A number of designers, engineers and purchasing decision-makers still labor under several misconceptions about the use of die casting; the most prevalent being that die casting specifically tooling requires long lead times and is only suitable for high-volume production.
The development of modern rapid tooling techniques should put an end to that misconception, and help designers bring the benefits of die casting to a much greater range of applications.
Today's rapid tooling methods can reduce lead time to as little as seven days in some cases, and be cost-effective for production volumes as low as 1,000 parts. At the other end of the spectrum, there are methods to quickly produce high-volume durable dies suitable for running up to 100,000 parts and even more in some circumstances.
For example, there are 12 different tooling production methods for low-volume work (1,000 parts or less) with lead times from 19 weeks to as low as one week! (Learn more about these methods at http://www.diecasting.org/research/rapidtool/).
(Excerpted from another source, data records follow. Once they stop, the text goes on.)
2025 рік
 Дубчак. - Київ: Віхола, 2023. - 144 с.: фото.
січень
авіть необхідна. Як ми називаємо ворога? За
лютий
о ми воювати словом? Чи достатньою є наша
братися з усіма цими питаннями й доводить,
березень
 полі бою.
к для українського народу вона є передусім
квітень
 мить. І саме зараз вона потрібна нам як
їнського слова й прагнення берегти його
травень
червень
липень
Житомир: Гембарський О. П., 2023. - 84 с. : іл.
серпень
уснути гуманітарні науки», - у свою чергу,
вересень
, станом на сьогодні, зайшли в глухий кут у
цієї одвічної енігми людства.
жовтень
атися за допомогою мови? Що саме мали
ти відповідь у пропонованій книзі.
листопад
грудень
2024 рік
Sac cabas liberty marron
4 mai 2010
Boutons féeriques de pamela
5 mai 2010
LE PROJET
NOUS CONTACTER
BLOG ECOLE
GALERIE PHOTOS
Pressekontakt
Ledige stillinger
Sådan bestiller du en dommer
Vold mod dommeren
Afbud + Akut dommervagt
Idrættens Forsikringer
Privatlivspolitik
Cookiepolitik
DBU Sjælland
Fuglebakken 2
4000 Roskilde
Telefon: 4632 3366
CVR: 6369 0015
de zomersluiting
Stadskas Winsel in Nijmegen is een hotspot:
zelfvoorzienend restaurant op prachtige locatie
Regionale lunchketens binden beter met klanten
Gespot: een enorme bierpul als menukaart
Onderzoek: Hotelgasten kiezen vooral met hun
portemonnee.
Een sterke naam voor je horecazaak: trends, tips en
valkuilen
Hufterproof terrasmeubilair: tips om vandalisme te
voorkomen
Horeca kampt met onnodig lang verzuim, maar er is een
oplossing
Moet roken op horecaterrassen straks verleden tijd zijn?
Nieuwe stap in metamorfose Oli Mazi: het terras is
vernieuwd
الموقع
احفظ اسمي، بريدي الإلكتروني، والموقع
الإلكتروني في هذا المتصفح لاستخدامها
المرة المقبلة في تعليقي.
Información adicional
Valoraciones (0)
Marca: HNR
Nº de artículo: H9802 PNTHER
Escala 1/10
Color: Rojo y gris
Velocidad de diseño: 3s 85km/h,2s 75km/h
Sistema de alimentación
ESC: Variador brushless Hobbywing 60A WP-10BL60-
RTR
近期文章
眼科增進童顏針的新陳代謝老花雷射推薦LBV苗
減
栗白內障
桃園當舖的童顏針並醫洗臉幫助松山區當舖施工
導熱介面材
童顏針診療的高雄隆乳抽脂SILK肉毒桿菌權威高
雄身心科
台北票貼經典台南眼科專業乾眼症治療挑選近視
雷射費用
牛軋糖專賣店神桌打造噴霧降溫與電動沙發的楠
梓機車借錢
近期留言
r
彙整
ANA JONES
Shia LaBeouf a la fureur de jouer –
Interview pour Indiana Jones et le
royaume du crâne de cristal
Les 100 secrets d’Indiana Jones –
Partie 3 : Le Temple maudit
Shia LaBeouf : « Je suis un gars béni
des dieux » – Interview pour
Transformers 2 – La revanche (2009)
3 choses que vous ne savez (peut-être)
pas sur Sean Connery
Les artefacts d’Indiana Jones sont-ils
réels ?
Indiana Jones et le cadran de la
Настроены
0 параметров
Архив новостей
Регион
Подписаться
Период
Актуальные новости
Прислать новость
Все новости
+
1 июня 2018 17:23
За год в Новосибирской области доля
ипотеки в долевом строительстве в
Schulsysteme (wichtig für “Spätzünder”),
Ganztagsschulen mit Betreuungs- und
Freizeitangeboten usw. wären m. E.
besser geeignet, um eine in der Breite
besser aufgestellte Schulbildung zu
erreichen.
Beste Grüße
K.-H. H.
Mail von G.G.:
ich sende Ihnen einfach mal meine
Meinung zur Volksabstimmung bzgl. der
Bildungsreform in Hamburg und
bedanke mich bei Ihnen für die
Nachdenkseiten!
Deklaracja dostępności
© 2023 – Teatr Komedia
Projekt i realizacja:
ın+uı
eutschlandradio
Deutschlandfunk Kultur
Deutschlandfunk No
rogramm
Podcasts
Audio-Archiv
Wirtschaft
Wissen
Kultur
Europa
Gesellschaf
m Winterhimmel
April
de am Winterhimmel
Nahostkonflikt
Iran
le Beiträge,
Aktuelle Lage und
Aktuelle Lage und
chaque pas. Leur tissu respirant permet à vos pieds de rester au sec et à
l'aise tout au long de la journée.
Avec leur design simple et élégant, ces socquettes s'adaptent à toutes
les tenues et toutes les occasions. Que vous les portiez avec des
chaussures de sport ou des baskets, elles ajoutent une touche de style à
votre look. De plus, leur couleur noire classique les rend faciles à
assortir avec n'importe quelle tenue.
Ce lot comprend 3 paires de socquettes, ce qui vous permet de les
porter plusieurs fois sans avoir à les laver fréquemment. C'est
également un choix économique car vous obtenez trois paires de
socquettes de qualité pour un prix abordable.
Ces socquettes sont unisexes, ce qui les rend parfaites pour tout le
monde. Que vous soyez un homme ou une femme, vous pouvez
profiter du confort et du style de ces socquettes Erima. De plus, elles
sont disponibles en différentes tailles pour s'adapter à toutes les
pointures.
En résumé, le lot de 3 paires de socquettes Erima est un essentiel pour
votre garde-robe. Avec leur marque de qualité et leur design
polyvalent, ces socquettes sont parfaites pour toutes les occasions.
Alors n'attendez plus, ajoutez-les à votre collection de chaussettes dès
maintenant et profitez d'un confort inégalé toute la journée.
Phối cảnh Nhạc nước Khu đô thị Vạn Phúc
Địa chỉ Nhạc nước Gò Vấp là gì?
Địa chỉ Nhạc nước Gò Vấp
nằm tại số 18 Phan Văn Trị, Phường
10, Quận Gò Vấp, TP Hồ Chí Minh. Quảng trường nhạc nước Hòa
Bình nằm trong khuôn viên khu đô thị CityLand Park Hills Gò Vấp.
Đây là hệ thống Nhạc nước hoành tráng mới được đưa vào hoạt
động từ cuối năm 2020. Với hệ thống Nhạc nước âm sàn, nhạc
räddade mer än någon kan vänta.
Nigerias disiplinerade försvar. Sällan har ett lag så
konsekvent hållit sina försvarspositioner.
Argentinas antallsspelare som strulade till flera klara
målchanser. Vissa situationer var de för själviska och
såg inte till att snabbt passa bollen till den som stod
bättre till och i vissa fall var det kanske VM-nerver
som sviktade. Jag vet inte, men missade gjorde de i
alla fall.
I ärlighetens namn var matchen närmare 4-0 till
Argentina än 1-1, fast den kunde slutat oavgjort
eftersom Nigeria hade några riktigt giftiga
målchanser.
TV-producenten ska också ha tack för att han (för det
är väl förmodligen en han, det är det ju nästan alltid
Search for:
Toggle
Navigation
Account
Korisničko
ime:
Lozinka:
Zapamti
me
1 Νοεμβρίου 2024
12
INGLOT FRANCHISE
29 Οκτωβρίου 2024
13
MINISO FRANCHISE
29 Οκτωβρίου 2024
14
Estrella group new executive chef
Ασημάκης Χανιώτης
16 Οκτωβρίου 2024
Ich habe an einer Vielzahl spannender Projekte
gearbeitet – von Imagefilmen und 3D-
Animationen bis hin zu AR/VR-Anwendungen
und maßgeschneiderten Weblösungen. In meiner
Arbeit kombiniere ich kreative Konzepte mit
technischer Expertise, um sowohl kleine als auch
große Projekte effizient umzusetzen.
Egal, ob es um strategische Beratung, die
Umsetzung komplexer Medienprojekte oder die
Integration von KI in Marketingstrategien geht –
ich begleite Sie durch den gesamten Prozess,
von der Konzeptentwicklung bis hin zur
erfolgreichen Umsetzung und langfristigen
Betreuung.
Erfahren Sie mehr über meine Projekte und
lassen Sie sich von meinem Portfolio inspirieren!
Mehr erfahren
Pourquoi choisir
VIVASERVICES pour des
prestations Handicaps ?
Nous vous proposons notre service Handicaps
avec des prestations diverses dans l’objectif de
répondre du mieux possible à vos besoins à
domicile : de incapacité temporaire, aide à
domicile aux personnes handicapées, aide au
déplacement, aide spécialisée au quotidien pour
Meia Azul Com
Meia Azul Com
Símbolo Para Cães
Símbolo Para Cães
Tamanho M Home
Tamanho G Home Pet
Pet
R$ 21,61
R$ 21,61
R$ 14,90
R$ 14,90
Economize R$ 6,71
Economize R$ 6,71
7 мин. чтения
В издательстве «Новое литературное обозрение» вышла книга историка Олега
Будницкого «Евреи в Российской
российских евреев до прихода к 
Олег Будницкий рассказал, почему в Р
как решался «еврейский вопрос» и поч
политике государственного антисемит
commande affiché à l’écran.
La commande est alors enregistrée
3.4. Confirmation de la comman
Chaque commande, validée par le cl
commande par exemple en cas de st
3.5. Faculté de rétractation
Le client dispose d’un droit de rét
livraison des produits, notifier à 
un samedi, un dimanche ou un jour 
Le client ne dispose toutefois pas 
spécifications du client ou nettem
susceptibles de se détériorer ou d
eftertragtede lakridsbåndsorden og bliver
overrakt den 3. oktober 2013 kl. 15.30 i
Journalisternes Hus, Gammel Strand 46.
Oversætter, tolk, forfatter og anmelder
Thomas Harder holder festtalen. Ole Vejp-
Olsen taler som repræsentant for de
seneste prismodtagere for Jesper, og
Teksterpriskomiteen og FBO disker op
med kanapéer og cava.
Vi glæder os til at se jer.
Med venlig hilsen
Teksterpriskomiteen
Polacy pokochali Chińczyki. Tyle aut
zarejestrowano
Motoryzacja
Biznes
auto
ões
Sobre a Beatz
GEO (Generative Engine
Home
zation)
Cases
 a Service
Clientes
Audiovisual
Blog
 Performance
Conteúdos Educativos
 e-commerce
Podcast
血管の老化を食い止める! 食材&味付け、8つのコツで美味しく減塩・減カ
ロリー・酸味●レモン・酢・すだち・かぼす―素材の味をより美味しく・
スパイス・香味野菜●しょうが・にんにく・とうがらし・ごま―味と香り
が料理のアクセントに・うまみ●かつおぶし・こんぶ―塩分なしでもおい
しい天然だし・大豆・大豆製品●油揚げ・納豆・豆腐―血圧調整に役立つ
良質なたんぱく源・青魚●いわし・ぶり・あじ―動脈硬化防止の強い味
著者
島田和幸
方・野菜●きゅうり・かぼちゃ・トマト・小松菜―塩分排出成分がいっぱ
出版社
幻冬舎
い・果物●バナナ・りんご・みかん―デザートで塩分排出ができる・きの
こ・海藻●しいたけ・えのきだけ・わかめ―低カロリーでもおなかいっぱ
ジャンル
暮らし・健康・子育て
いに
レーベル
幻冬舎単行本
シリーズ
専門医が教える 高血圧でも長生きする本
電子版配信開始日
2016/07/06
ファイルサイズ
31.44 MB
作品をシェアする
One example of the benefits of rapid tooling is a collaborative effort by St. Clair Die Casting, NADCA and Case Western Reserve University that improved production for a cast aluminum heat sink used in military tank treads. The rapid tooling process cut tooling time from 26 weeks to four weeks, and also resulted in significant improvements in die life.
Tank tread usage is five to 10 times as high now as in peacetime conditions, according to estimates by the Army's chief logistician, but tooling is often not available to produce spare parts for aging weapons' systems. As demand for the heat sinks began to increase in 2004, St. Clair Die Casting, based in St. Clair, MO, needed to reduce the lead times for the heat sinks to improve weapons' systems readiness.
The previous technology, which required a tooling lead time of 26 weeks, was a three-step process that involved machining the inserts from annealed material, heat treating the die steel, and finally, machining the tool to the final size. The new process cut tooling time by eliminating the heat treating and final machining. Using the simplified process, the tooling materials were pre-heat treated to a 40-42HRC specification, then machined to final size.
Improving existing production processes is just one way to use rapid tooling. Test marketing is another valuable application. One die caster created 500 housings for high-intensity discharge headlights to test the application on tractors and construction equipment. The manufacturer noted that more farmers and road crews were working at night, so the brighter lights would be a benefit. However, previous plastic housings melted because of the extra heat generated by the high-intensity lights.
Creating actual parts using a die casting allowed the manufacturer to test the product under real working conditions, while accumulating data on the benefits of this product improvement to assist with marketing the new lights to a wider range of users. In this case, rapid tooling may not only open new markets for the OEM, but also provide more business for die casters by using a die cast part to replace a plastic part.
These are just two examples of how die casters are using rapid tooling to dispel myths about die casting. By improving production and helping manufacturers introduce new products, North American die casters are leading the way with innovative technologies to better serve their customers.